Бесцельно думать об этом... Кто бы ни открыл англичанам секрет, они нащупывают пороховой погреб, защищенный со стороны дороги полуокружностью рва.
На площадку перед самым входом в погреб упала полуторапудовая бомба. Бомба скрыта от Завойко насыпью, образованной вынутой из рва землей. Сейчас раздастся взрыв, который затем повторится с несравненной силой. Крошечные капли пота выступили на лбу Завойко.
Еще полсекунды, секунда - и шипение потонет в грохоте взрыва. Завойко перестал слышать выстрелы "Президента" и "Форта", - на всей земле только и осталось, что зловещее шипение и дымок у входа в погреб.
...Кто-то бросился к бомбе. Крик изумления и испуга раздался в группе людей, стоящих вокруг Завойко.
Часовой порохового погреба наклонился, поднял тяжелую бомбу и бросил ее в глубокий ров. Взрыв потряс воздух. Часовой упал, вероятно оглушенный.
Вскоре его представили Завойко. Это отставной кондуктор Петр Белокопытов, по прозвищу Крапива. Он надел свой старый матросский костюм и наравне с прочими попросился "в службу".
Крапива был доволен до чрезвычайности, дряблые щеки румянились в седой щетине.
- Спасибо, дружок! - Завойко положил руку на костлявое плечо Белокопытова. - Не посрамил седой головы!
- Старая сноровка, ваше превосходительство, - козырнул Крапива, и при резком движении руки стало особенно заметно, как сильно сдал старый служака, - матросское платье свободно болталось и топорщилось на нем.
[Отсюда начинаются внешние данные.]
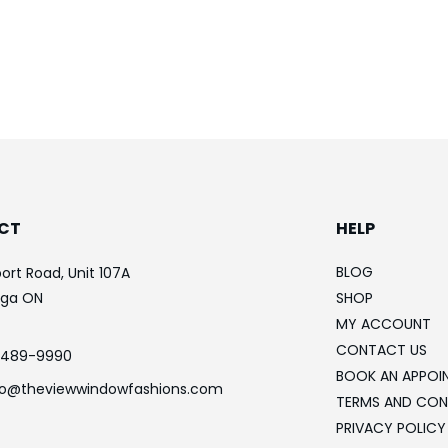
CT
HELP
BLOG
ort Road, Unit 107A
uga ON
SHOP
MY ACCOUNT
CONTACT US
-489-9990
BOOK AN APPOI
fo@theviewwindowfashions.com
TERMS AND CON
PRIVACY POLICY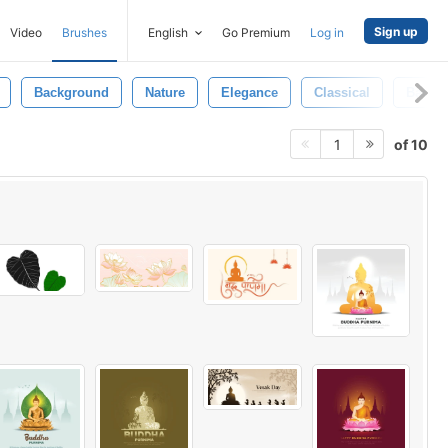
Sign up
Video
Brushes
English
Go Premium
Log in
Background
Nature
Elegance
Classical
Backg
of 10
1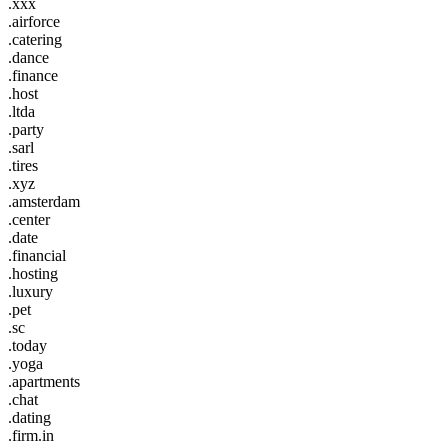
.xxx
.airforce
.catering
.dance
.finance
.host
.ltda
.party
.sarl
.tires
.xyz
.amsterdam
.center
.date
.financial
.hosting
.luxury
.pet
.sc
.today
.yoga
.apartments
.chat
.dating
.firm.in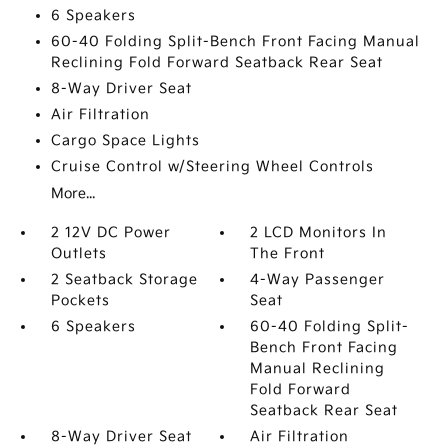
6 Speakers
60-40 Folding Split-Bench Front Facing Manual
Reclining Fold Forward Seatback Rear Seat
8-Way Driver Seat
Air Filtration
Cargo Space Lights
Cruise Control w/Steering Wheel Controls
More...
2 12V DC Power
2 LCD Monitors In
Outlets
The Front
2 Seatback Storage
4-Way Passenger
Pockets
Seat
6 Speakers
60-40 Folding Split-
Bench Front Facing
Manual Reclining
Fold Forward
Seatback Rear Seat
8-Way Driver Seat
Air Filtration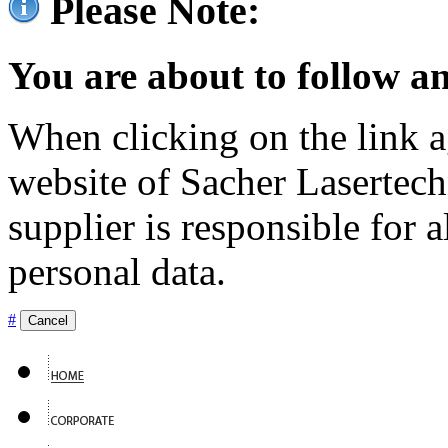
Please Note:
You are about to follow an
When clicking on the link ag
website of Sacher Lasertec
supplier is responsible for a
personal data.
#
Cancel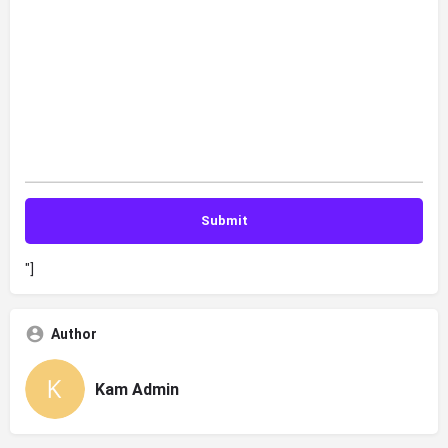
"]
Author
Kam Admin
- Заслужил ты сегодня "Георгия", Белокопытов.
- Для "Георгия" грудь нужна молодецкая, - ответил Крапива, пожимая плечами и становясь еще тоньше. - А дадите - не откажусь. И седой голове лестно.
Канонада за горой усиливалась.
- Вот не знает англичанин, кто ему планы расстроил! - усмехнулся Завойко.
Старик польщен похвалой, обвисшие веки повлажнели; впрочем, у старика уже несколько лет как слезятся глаза. Он повернул голову к горе, за которой скрывался неприятель, и закричал высоким, стариковским тенорком:
- Эй, Англия! Не силен - не борись, не богат - не сердись!
Бескозырка упала на землю, открыв голову - точь-в-точь иссушенный солнцем и облетевший одуванчик.
- Нет, брат, - вздохнул Завойко. - И силен, и богат...
Умолкла батарея Коралова. Офицеры прислушались. На батарее заклепывают орудия.
Арбузов, чисто выбритый, с горящими глазами, в нетерпении переминался с ноги на ногу.
- Неужели невозможно использовать орудия правого фаса? - спросил он у Мровинского.
- Что вы, Александр Павлович! - голос Мровинского прозвучал укоризненно, почти обиженно. - Пушки не ружье, по команде "раз-два" не поворотишь...
Мровинский продолжал говорить, так как уловил в глазах Арбузова недоверие: "На свете нет ничего невозможного. Пустили бы меня на батарею, уж я бы..."
- Плохо, господа! - неприятно-менторским тоном заговорил Арбузов, как человек сторонний, имеющий право судить и оценивать. - Еще далеко до полудня, а береговые батареи пали. Берег открыт и доступен неприятелю. Теперь надежда на стрелков.
Над горой встал густой дым. Он заползал и с севера, по склону Николки, разорванный деревьями на тощие клочья.
- Горит рыбный сарай, - хмуро проговорил Зарудный.
На дороге показались артиллеристы Коралова. Они почти бежали, унося раненых на руках.
- Господа, прошу по местам! - приказал Завойко.
Мровинский неприязненно поглядел вслед Арбузову.
- Странный человек! Оригинал...
- Вы о ком? - спросил Завойко.
- Об Арбузове. На Амуре я как-то не разглядел его. Кругом было столько интересного, нового...
- Известная порода людей! - Завойко легко взмахнул кистью руки. Казарма. Плац-парады. Лесть младших офицеров и отвратительное всевластие над нижними чинами. Даже ясной голове за тридцать лет не устоять против этого... Весьма обыкновенная история.
В воздухе запахло гарью.
Клочья дыма обволакивали гору, пытались обойти препятствие, прорваться в город.